Question

At a local company, the ages of all new employees hired during the last 10 years are normally distributed. The mean age is 38 years old, with a standard deviation of 10 years. Find the percent of new employees that are no more than 30 years old. Round to the nearest percent.

Answer 1

P = 21%

Explanation:

We look for the percentage of employees who are not more than 30 years old.

This is:

`P = (x)/(n) *100\%`

Where x is the number of new employees who are not over 30 years old and n is the total number of new employees.
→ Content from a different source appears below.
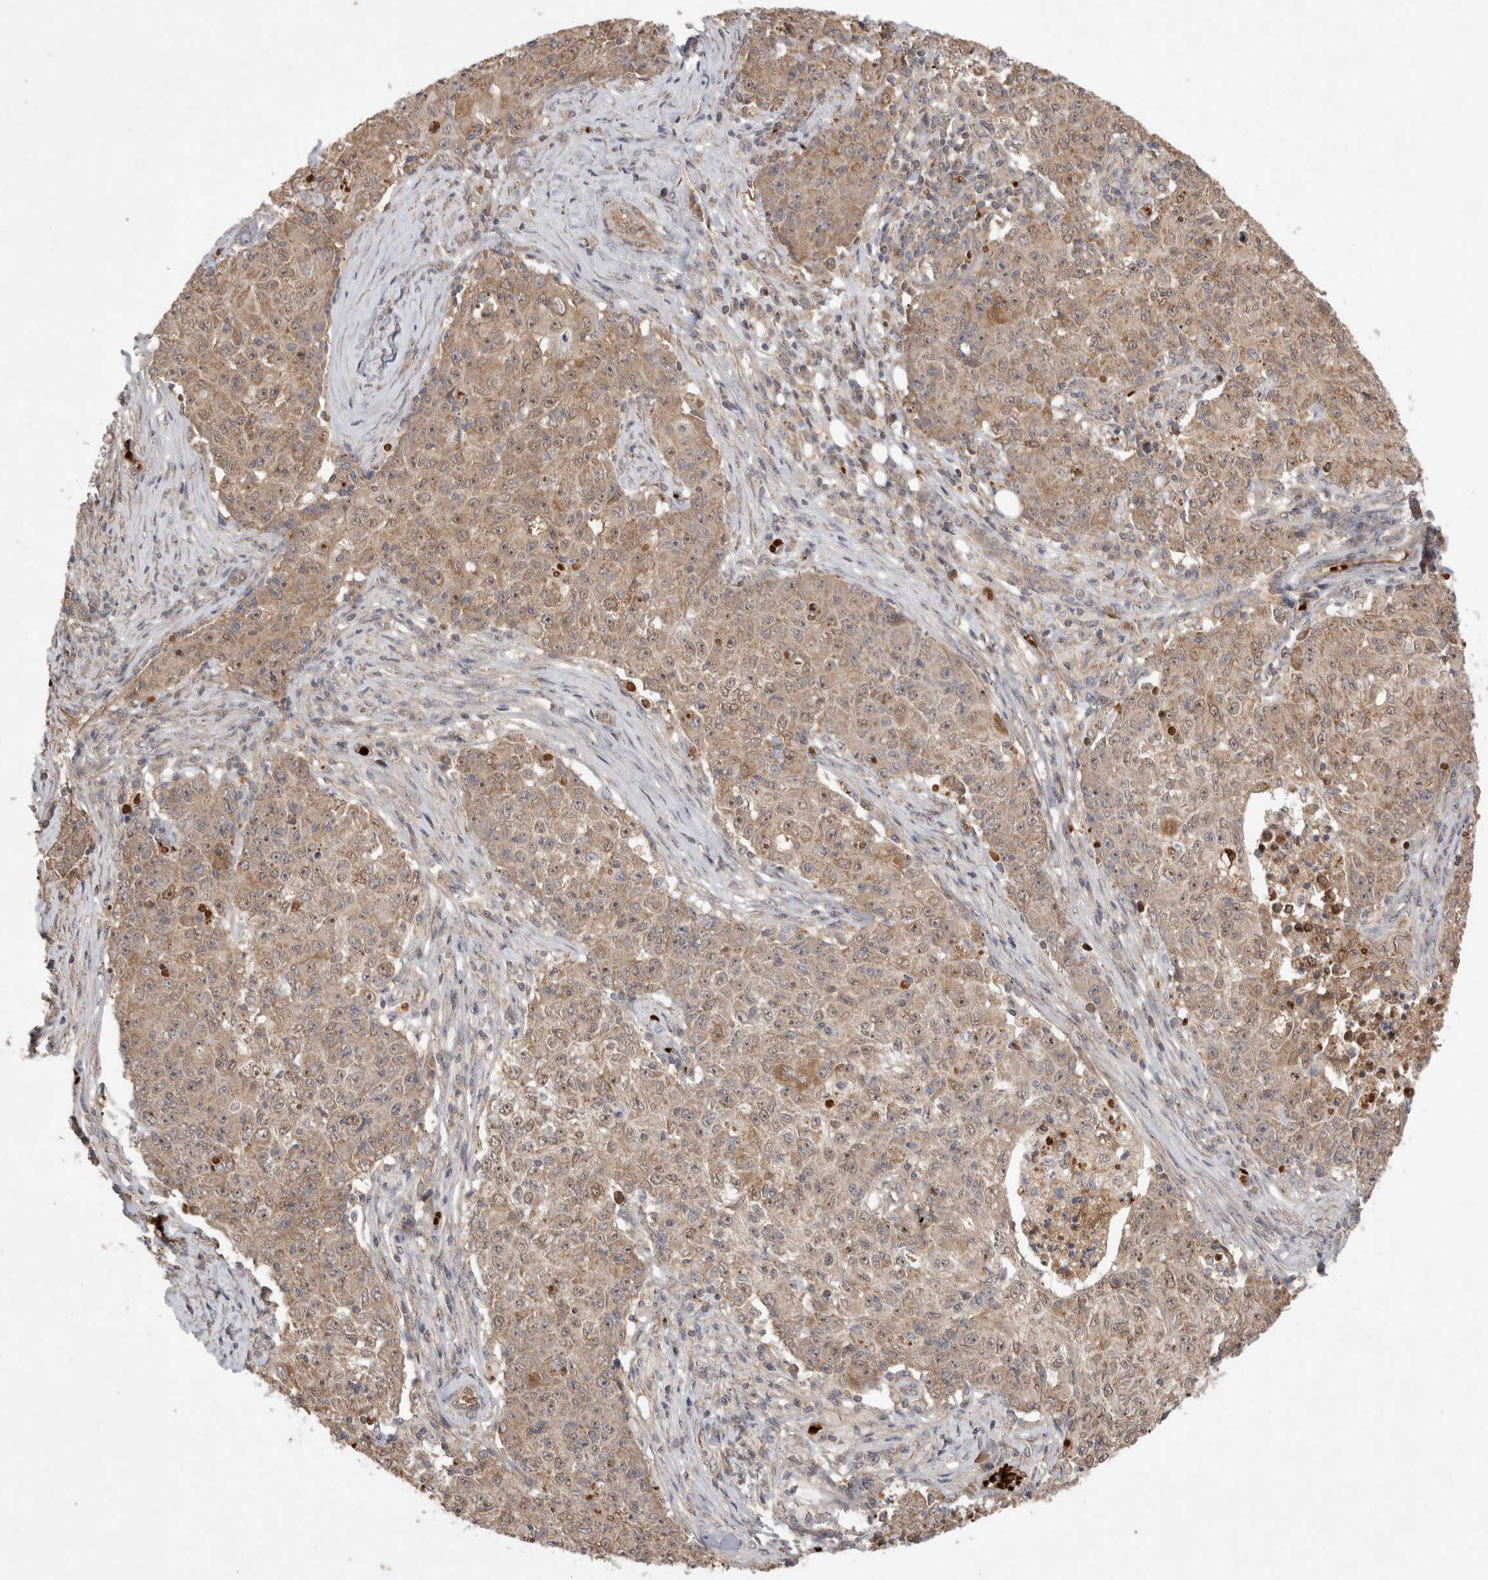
{"staining": {"intensity": "weak", "quantity": ">75%", "location": "cytoplasmic/membranous,nuclear"}, "tissue": "ovarian cancer", "cell_type": "Tumor cells", "image_type": "cancer", "snomed": [{"axis": "morphology", "description": "Carcinoma, endometroid"}, {"axis": "topography", "description": "Ovary"}], "caption": "This is a micrograph of IHC staining of endometroid carcinoma (ovarian), which shows weak expression in the cytoplasmic/membranous and nuclear of tumor cells.", "gene": "FAM221A", "patient": {"sex": "female", "age": 42}}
We do not know the value of x or n. However, the probability of randomly selecting an employee that is not more than 30 years old is equal to
`P = (x)/(n)`

Then we can solve this problem by looking for the probability that a new employee is not more than 30 years old.

This is:

`P(X< 30)`

Then we find the z-score

`Z = (X - \mu)/(\sigma)`

We know that:

μ = 38 years

`\sigma = 10` years

So

`Z = -0.8`

Then

`P (X<30) = P ((X- \mu)/(\sigma) < (30-38)/(10))\\\\P (X<30) = P(Z<-0.8)`

By symmetry of the distribution

`P(Z<-0.8)=P(Z>0.8)`

Looking in the normal standard tables

`P(Z>0.8)=0.211`

Finally P = 21%